▶ [Request]: Each record must be retyped word for word.

BEGIN Records supplied

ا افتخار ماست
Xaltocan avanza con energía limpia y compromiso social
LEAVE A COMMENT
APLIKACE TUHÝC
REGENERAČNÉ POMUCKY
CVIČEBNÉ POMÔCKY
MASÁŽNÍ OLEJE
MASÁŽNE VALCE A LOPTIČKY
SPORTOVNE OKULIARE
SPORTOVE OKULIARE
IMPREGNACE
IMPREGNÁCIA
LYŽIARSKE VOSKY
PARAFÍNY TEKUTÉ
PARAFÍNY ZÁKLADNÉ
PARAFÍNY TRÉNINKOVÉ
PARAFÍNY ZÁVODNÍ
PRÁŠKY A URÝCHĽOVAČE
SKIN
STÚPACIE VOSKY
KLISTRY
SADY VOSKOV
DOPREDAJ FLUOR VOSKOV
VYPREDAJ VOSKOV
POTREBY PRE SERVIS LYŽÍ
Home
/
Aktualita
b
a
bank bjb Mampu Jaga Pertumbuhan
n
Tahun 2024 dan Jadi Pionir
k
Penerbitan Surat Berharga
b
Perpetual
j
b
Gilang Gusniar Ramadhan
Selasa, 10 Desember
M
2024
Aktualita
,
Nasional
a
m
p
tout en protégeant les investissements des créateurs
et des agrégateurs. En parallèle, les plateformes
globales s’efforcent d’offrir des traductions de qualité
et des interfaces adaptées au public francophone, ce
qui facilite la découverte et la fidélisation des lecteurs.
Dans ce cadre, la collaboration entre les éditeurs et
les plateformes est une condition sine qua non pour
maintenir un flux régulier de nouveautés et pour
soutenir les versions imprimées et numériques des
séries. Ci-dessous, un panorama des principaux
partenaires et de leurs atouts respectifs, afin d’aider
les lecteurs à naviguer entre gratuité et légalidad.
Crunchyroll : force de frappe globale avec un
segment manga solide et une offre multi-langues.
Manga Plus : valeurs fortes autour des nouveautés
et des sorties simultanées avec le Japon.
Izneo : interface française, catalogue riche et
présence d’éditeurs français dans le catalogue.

END Records supplied

▶ [Exercise answer]:
ا افتخار ماست
Xaltocan avanza con energía limpia y compromiso social
LEAVE A COMMENT
APLIKACE TUHÝC
REGENERAČNÉ POMUCKY
CVIČEBNÉ POMÔCKY
MASÁŽNÍ OLEJE
MASÁŽNE VALCE A LOPTIČKY
SPORTOVNE OKULIARE
SPORTOVE OKULIARE
IMPREGNACE
IMPREGNÁCIA
LYŽIARSKE VOSKY
PARAFÍNY TEKUTÉ
PARAFÍNY ZÁKLADNÉ
PARAFÍNY TRÉNINKOVÉ
PARAFÍNY ZÁVODNÍ
PRÁŠKY A URÝCHĽOVAČE
SKIN
STÚPACIE VOSKY
KLISTRY
SADY VOSKOV
DOPREDAJ FLUOR VOSKOV
VYPREDAJ VOSKOV
POTREBY PRE SERVIS LYŽÍ
Home
/
Aktualita
b
a
bank bjb Mampu Jaga Pertumbuhan
n
Tahun 2024 dan Jadi Pionir
k
Penerbitan Surat Berharga
b
Perpetual
j
b
Gilang Gusniar Ramadhan
Selasa, 10 Desember
M
2024
Aktualita
,
Nasional
a
m
p
tout en protégeant les investissements des créateurs
et des agrégateurs. En parallèle, les plateformes
globales s’efforcent d’offrir des traductions de qualité
et des interfaces adaptées au public francophone, ce
qui facilite la découverte et la fidélisation des lecteurs.
Dans ce cadre, la collaboration entre les éditeurs et
les plateformes est une condition sine qua non pour
maintenir un flux régulier de nouveautés et pour
soutenir les versions imprimées et numériques des
séries. Ci-dessous, un panorama des principaux
partenaires et de leurs atouts respectifs, afin d’aider
les lecteurs à naviguer entre gratuité et légalidad.
Crunchyroll : force de frappe globale avec un
segment manga solide et une offre multi-langues.
Manga Plus : valeurs fortes autour des nouveautés
et des sorties simultanées avec le Japon.
Izneo : interface française, catalogue riche et
présence d’éditeurs français dans le catalogue.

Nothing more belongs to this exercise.